Ya estamos en combate
Por defender la idea de todos los que han muerto
Para arrojar a los malos del histórico templo
Por el heroico gesto de Maceo
Por la dulce memoria de Martí
(…)
De nuestra lucha heroica depende la Cuba verdadera
La furia loca de Gómez y Agramonte…
La lucha pura de Mella y de Guiteras…
Adelante cubanos… ¡Adelante!
Por nuestro honor de hombres ya estamos en combate
Pongamos en ridículo la actitud egoísta del Tirano
Luchemos hoy o nunca por una Cuba sin esclavos
Sintamos en lo hondo la sed enfurecida de la patria
Pongamos en la cima del Turquino la Estrella Solitaria.
Expresó Raúl Gómez García, “El Poeta del Moncada”, que con sus versos del poema “Ya estamos en combate”, exaltaba el espíritu que guió a la juventud el 26 de julio de 1953. Hoy los tiempos no son los mismos, hasta los dos últimos años han sido sin precedentes para la historia del país y de la humanidad.
Sin embargo, los jóvenes cubanos siguen creando, transformando, erigiendo y sintiendo por su país con más razones que el primer día. Son los primeros en todo: en el estudio, el trabajo, la ciencia, los talleres, el surco, la Zona Roja, y la defensa de la Patria.
No solo fundan escuelas, sino también desarrollan un ejercicio crítico sistemático de qué se puede mejorar, y cómo sacar adelante a la Nación. Estas generaciones nacieron en medio de un bloqueo económico, comercial y financiero, es cierto que no estuvieron en ese Moncada siendo cuartel, sino Ciudad Escolar 26 de Julio, que no asistieron a un Granma ni a la Sierra Maestra.
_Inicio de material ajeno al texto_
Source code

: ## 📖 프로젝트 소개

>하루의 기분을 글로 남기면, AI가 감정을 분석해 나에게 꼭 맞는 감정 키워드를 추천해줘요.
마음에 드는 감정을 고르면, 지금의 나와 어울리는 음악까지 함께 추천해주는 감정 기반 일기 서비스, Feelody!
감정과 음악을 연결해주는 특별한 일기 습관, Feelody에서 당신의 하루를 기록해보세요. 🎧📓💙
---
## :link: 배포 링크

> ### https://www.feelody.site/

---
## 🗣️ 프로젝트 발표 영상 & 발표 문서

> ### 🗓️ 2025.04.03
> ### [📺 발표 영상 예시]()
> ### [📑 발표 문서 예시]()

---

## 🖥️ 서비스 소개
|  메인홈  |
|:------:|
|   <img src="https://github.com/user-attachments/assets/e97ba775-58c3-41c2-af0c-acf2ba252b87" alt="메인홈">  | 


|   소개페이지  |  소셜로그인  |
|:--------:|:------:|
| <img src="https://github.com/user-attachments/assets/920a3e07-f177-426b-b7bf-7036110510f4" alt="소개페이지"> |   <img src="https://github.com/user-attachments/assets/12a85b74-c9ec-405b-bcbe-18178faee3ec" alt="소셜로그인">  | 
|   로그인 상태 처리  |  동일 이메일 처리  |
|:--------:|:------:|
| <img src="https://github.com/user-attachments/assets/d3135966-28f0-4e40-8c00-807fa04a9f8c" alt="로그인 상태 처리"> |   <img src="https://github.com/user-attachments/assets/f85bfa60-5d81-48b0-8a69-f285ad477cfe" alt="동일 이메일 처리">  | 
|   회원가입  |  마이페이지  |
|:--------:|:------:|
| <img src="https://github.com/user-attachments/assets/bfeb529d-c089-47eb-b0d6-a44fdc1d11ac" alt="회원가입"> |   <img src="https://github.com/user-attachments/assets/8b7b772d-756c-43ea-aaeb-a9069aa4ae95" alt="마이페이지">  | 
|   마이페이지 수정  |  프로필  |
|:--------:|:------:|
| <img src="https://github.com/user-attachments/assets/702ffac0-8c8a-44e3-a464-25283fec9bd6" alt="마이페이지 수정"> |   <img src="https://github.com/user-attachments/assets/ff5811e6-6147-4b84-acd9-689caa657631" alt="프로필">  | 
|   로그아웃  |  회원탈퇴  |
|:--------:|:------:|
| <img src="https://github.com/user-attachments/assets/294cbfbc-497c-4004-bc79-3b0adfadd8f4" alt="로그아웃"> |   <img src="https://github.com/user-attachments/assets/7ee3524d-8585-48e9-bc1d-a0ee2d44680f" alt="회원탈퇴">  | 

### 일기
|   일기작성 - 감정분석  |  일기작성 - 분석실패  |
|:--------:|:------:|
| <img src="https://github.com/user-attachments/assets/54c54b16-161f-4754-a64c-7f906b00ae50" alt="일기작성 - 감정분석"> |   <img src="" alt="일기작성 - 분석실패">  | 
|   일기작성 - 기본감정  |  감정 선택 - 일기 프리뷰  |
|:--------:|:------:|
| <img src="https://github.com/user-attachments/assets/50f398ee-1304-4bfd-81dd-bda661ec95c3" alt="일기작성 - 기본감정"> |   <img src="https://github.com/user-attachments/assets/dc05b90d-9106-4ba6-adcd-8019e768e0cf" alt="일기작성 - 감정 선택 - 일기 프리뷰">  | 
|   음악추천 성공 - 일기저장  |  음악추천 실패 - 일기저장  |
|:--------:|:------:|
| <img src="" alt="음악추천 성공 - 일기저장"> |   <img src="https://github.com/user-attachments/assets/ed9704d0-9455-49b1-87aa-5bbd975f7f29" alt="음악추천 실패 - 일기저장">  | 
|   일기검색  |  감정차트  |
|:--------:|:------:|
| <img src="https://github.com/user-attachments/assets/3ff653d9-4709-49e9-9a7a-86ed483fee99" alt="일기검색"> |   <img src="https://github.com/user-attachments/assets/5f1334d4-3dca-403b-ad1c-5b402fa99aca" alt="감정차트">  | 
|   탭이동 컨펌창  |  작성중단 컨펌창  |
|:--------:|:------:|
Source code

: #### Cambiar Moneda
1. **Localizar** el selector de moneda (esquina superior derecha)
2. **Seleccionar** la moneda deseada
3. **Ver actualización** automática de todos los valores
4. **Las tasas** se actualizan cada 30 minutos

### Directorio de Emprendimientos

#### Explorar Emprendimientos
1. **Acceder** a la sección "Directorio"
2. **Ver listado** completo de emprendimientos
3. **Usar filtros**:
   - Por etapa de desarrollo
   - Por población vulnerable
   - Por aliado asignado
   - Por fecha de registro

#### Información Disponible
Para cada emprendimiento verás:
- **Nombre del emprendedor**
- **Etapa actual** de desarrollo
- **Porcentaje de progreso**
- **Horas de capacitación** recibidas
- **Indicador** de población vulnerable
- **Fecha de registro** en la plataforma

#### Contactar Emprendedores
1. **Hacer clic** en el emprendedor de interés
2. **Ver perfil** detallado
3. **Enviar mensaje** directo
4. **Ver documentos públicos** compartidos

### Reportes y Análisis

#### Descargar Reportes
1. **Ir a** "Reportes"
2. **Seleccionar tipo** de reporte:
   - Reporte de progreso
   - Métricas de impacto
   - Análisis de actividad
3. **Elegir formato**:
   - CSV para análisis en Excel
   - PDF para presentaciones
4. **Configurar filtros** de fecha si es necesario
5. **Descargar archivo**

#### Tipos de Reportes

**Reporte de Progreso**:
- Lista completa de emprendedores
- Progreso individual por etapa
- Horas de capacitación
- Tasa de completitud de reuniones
Tampoco acudieron a los primeros años de la Revolución cubana, sin embargo, han sido protagonistas de días decisivos para su futuro.
Desde la remembranza a los héroes y mártires, manteniendo vivo su legado, el aporte a la economía, la cultura, la educación y la salud, la representación de la solidaridad y el internacionalismo en otros pueblos, la lucha contra la Covid-19, la denuncia de las acciones unilaterales, injustas y violatorias del imperialismo en la vida real y virtual desde las redes sociales, así como el cuidado y respeto a la familia, devienen en hechos de nuestras conquistas.
El mayor logro es que saben de manchas, de defectos, de errores, de tropiezos, de caídas, de inexperiencia, de sudor y sacrificio, pero también de éxito, triunfo, y valor, coraje…
Esos pinos nuevos son la esperanza de tantas cosas buenas, son el ejército y el ejercicio de mayor convicción de todo cuanto se ha hecho por y para ellos, quienes siempre marchan con el simbolismo que los acompaña, en 26 de Julio.